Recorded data
※ ※ ※

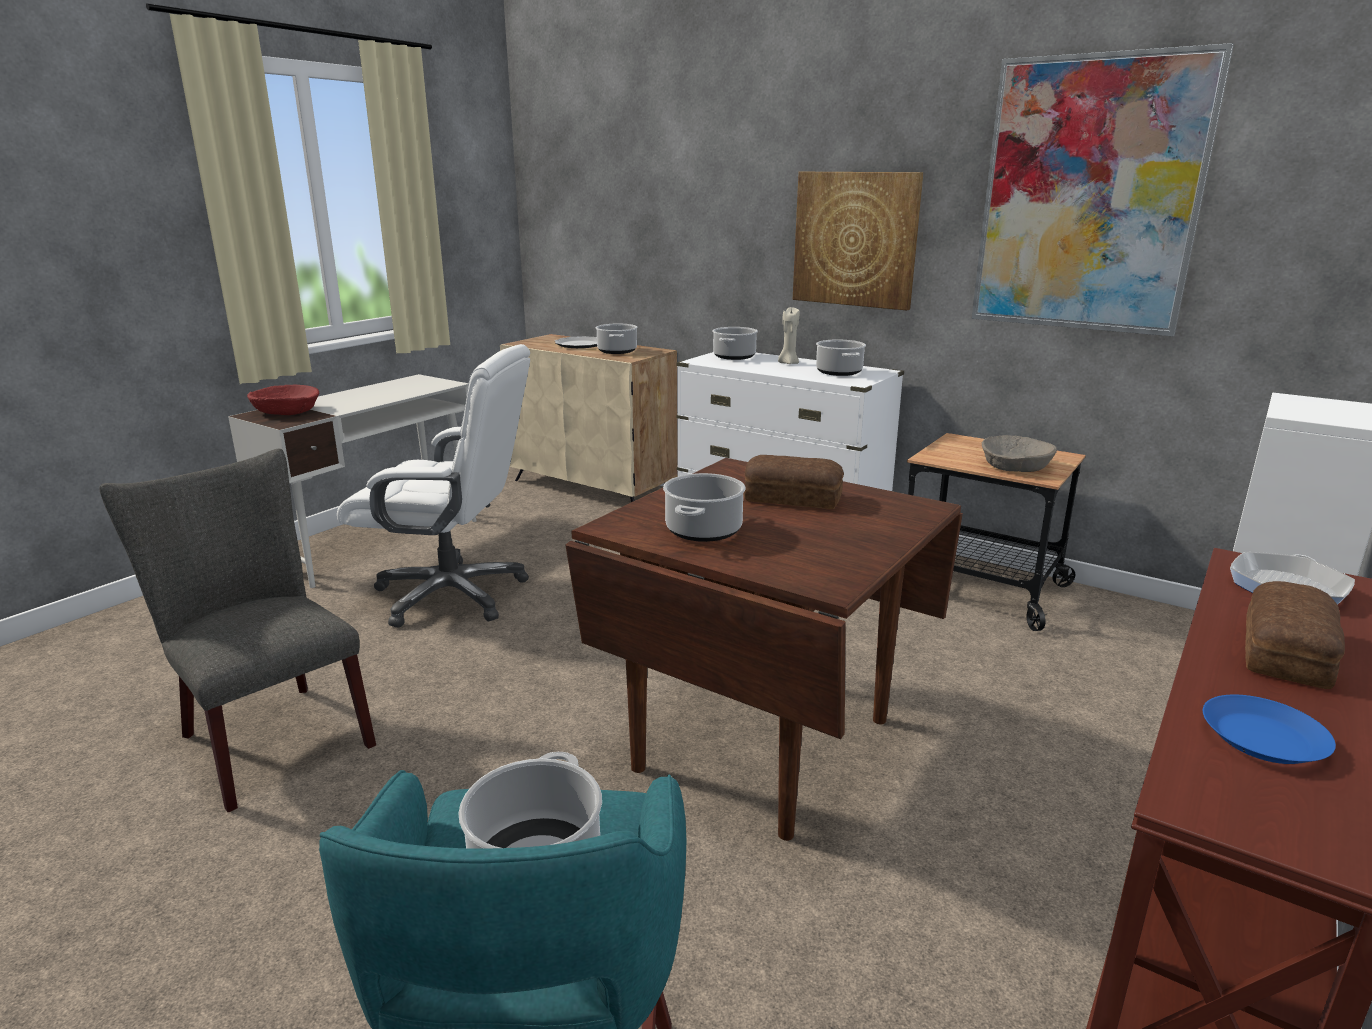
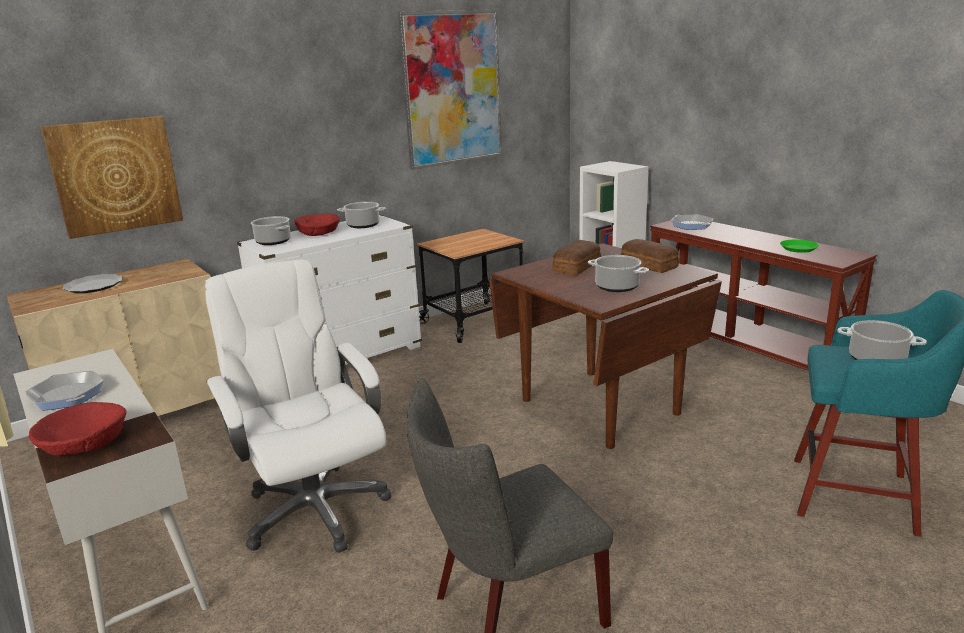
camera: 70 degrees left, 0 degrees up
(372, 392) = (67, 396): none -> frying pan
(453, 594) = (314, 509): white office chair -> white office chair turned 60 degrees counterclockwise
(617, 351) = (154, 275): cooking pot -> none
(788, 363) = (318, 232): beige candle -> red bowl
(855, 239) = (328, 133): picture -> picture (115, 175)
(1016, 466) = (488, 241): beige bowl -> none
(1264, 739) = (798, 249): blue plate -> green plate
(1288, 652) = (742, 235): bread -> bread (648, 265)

※ ※ ※

How many of the lines above hold the word "bowl"? State that number and nothing else.

* _Finished task_:
2